When prescribed prudently opioids are useful in helping physicians relieve pain, especially extreme pain or the chronic pain suffered by cancer patients at the end of life.  But research on the long-term effectiveness of these agents for chronic pain relief has been inconclusive or suggests ineffectiveness, and some studies indicate misuse and abuse of the prescription painkillers has led to a rise in addiction and overdose deaths from heroin.

Kevin Sneed, PharmD, dean of the USF College of Pharmacy, says opioids are not a long-term solution for managing chronic pain.

“Opioids as a class of medications are an important tool in our full armamentarium of pharmacological agents,” said Dr. Moseley, an emergency physician. “If you come into the emergency room with a broken bone, I need to have that as an option to give some immediate relief… but for a patient with back pain there may be more appropriate and effective options than prescribing three months of highly potent opiate medication.”

Both Dr. Moseley and Dr. Sneed agree that non-medication alternatives like exercise, physical therapy and biobehavioral treatments should be considered and discussed when evaluating an individual’s condition.

“Patients want their physicians to have an open discussion with them about how to best manage their pain,” Dr. Moseley said. “Most are pretty agnostic of the modality used if you can help alleviate the pain.”

CRNA advanced pain management fellowship among nation’s first

A USF Health College of Nursing postgraduate program for practicing certified registered nurse anesthetists (CRNAs) was granted accreditation in August by the Council on Accreditation of Nurse Anesthesia Educational Programs.
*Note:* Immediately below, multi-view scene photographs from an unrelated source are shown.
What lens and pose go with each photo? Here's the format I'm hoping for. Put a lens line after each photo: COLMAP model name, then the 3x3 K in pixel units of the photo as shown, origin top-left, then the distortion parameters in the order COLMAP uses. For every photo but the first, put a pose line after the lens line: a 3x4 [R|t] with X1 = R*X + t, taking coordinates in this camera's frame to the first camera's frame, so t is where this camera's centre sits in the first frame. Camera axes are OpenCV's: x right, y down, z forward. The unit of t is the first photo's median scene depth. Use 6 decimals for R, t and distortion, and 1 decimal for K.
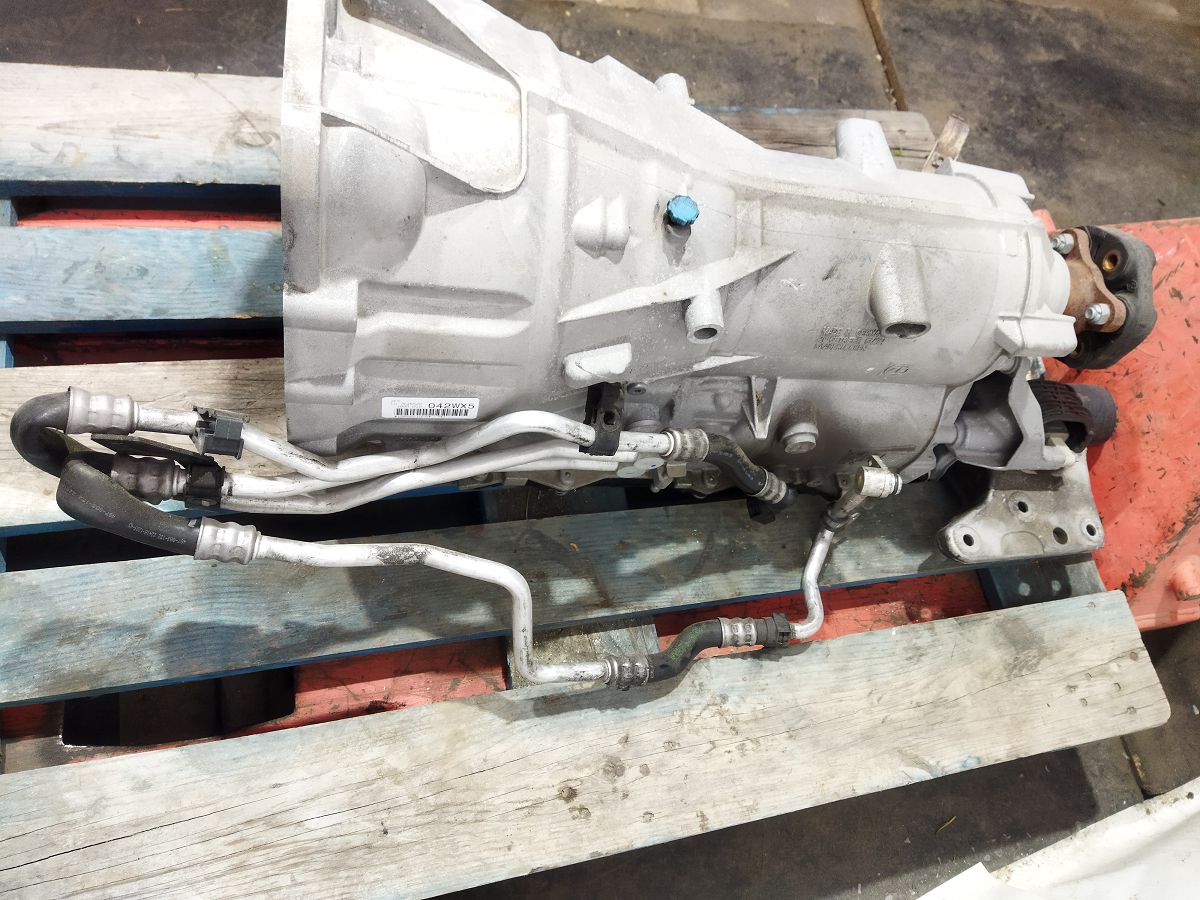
lens RADIAL K [[924.8, 0, 600.4], [0, 924.8, 448.4], [0, 0, 1]] dist [0.038507, -0.060717]
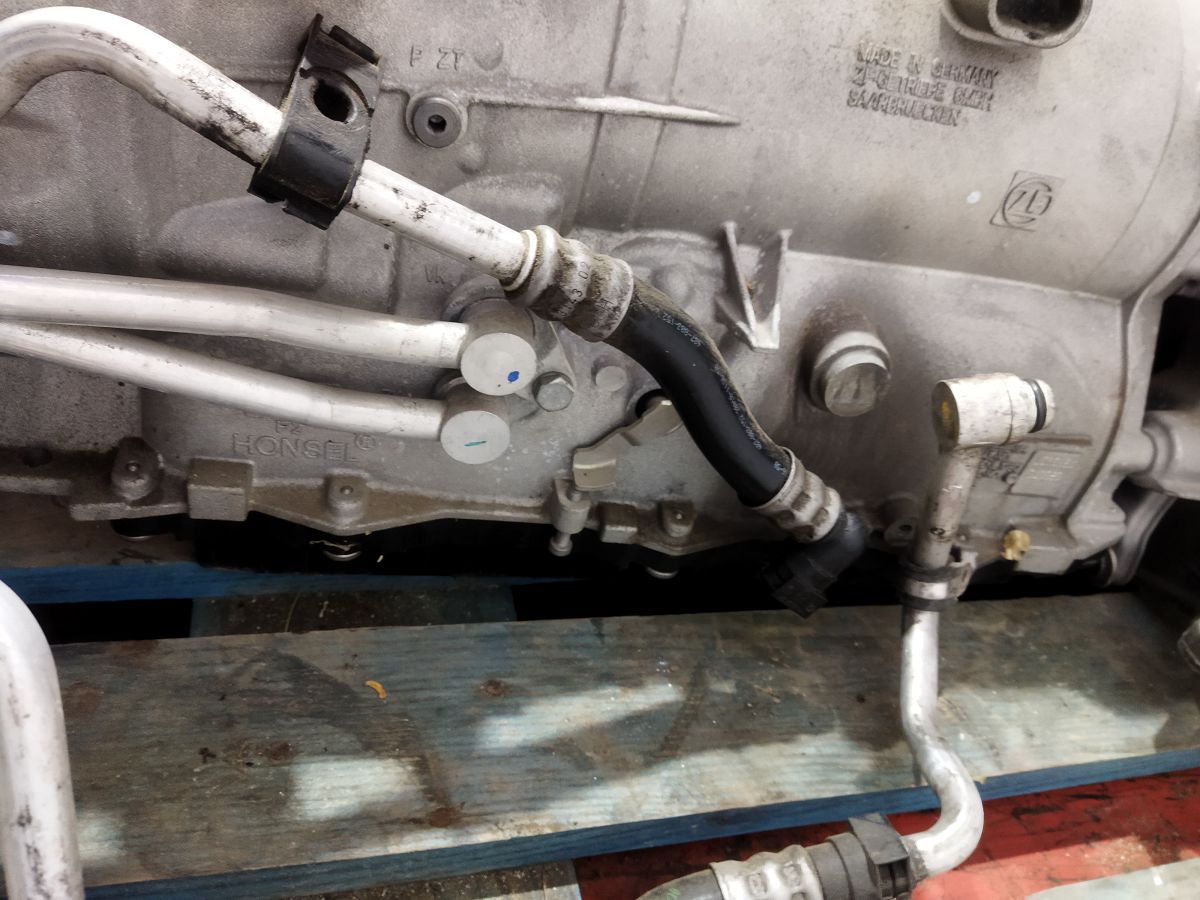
lens RADIAL K [[924.8, 0, 623.3], [0, 924.8, 455.9], [0, 0, 1]] dist [0.038507, -0.060717]
pose [[0.997407, -0.068282, 0.022725, 0.082530], [0.071240, 0.892181, -0.446024, 0.207432], [0.010180, 0.446486, 0.894733, 0.563484]]
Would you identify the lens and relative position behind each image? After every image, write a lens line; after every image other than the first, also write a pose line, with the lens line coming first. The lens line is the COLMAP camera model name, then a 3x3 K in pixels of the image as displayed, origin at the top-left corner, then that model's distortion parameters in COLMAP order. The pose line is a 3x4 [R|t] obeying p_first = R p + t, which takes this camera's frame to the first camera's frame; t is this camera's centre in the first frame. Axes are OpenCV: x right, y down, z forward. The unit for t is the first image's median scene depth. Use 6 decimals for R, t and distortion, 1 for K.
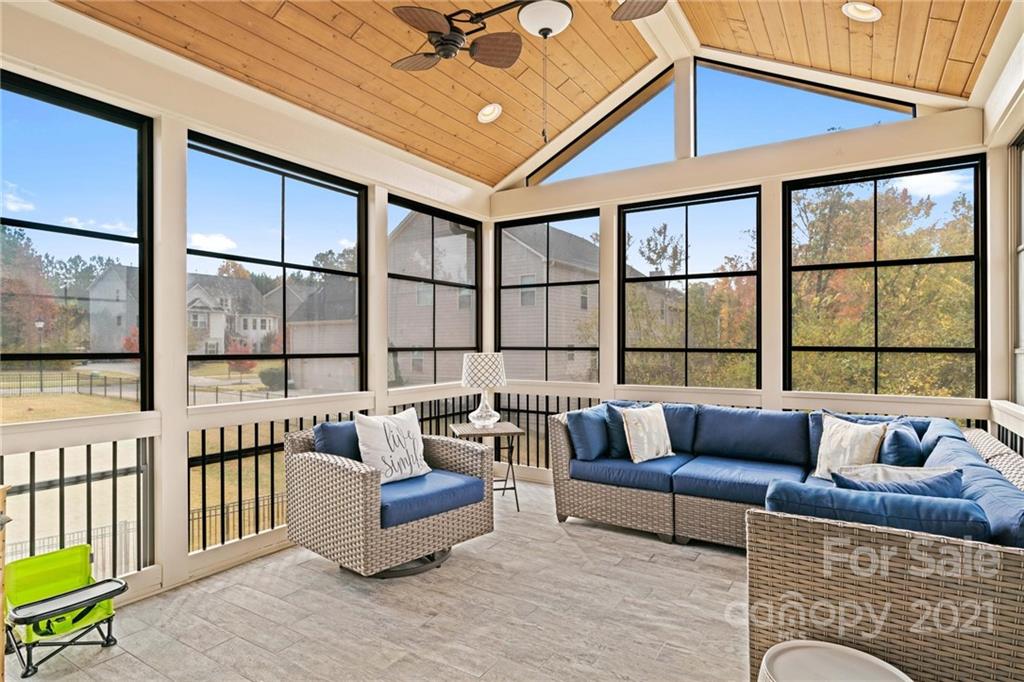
lens RADIAL K [[550.3, 0, 512.0], [0, 550.3, 341.0], [0, 0, 1]] dist [-0.000362, 0.000218]
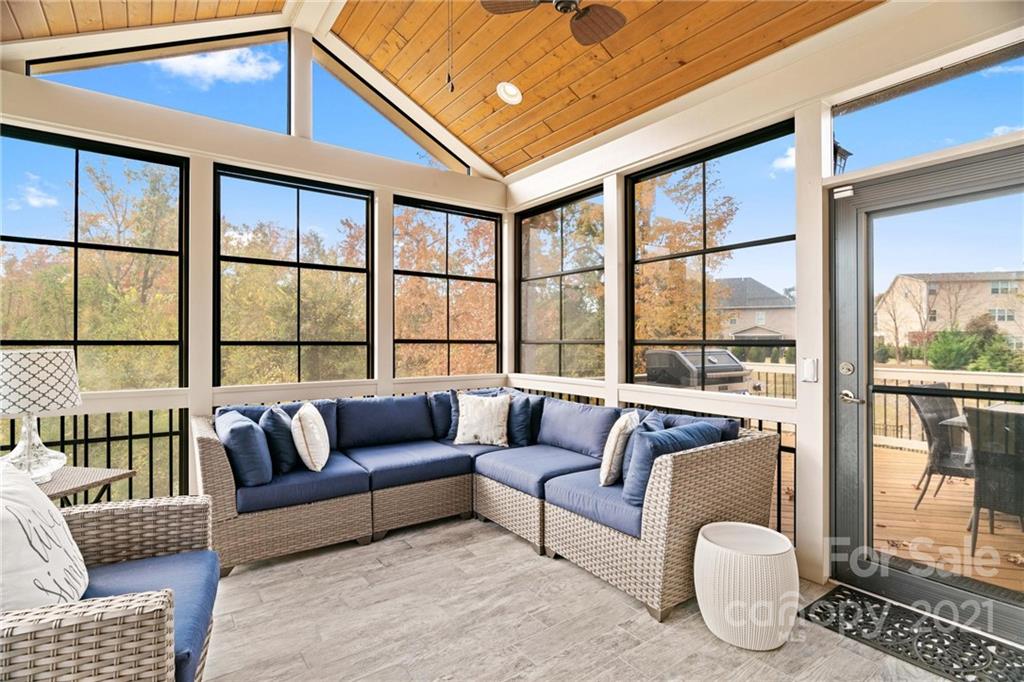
lens RADIAL K [[514.4, 0, 513.2], [0, 514.4, 335.3], [0, 0, 1]] dist [0.108133, -0.000040]
pose [[0.373722, 0.010345, 0.927483, -0.431326], [-0.025209, 0.999682, -0.000993, -0.004396], [-0.927198, -0.023009, 0.373864, 0.381498]]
The distinction makes the nursing school’s Simulation-Based Academic Fellowship in Advanced Pain Management one of four such specialty fellowship programs for nurse anesthetists in the United States and the only one in Florida, said John Maye, PhD, CRNA, the fellowship program’s coordinator. The program, combining online courses with an intensive simulation clinical experience at the USF Health Center for Advanced Medical Learning and Simulation (CAMLS), will graduate its first class of 25 fellows this spring, including some from rural areas of America hit hard by the opioid epidemic.

John Maye, PhD, right, coordinator of the USF College of Nursing’s Simulation-Based Academic Fellowship in Advanced Pain Management, with Erik Rauch, DNP, center, and Alan Todd, DNP — all members of the college’s nurse anesthesia faculty. In this simulation exercise they are evaluating vertebral column anatomy. | Photo by Ryan Noone

CRNAs work with physicians to provide anesthesia and related care to patients before, during and after diagnostic, surgical or obstetric procedures. They can order and administer controlled substances based on state law and/or facility-specific protocols.

New research reported last year in JAMA Surgery cited an under-recognized complication of perioperative care among certain patients who never used opioids before surgery – whether they undergo minor or major procedures, some prescribed these painkillers for postsurgical relief may face a risk for developing opioid addiction.

Health care practitioners traditionally receive minimal exposure to the science of pain medicine, yet education is a “huge part” of preventing or reducing pain without inadvertently promoting opioid dependence, Dr. Maye said. “Our fellowship program focuses on educating CRNAs to understand the transmission of pain within the central and peripheral nervous systems and how specific drugs other than opioids can be used to help control that pain perioperatively.”